= Information shown =
• • •
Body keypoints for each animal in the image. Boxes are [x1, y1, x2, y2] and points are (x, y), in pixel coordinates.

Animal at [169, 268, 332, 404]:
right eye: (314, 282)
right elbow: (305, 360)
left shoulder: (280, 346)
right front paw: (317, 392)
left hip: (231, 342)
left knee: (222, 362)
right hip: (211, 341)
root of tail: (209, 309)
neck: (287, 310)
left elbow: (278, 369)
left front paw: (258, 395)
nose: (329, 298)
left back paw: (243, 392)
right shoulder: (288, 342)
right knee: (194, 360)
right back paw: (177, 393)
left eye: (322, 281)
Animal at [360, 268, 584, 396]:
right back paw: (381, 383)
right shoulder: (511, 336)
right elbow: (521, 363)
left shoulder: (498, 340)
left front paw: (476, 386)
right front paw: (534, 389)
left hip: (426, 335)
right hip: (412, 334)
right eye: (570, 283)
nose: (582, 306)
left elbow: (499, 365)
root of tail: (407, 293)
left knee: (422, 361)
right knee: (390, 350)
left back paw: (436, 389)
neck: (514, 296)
• • •
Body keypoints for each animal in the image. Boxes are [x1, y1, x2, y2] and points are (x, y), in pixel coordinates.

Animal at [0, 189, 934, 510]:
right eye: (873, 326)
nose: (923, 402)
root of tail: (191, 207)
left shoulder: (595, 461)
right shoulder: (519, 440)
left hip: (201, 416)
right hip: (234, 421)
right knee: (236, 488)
• • •
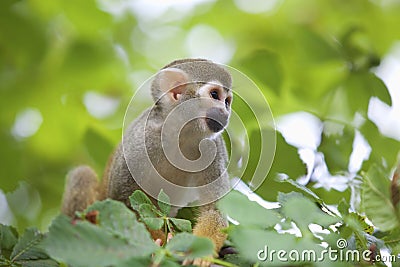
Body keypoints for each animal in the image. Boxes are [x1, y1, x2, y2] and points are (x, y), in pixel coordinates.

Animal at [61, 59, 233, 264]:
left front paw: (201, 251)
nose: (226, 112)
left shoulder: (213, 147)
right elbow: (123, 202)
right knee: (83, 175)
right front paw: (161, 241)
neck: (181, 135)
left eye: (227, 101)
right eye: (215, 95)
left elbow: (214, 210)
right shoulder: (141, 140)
• • •
= Your instructions =
Note every line in the material with "root" and copy it.

= Completed exercise =
root of tail: (209, 309)
root of tail: (407, 293)
root of tail: (191, 207)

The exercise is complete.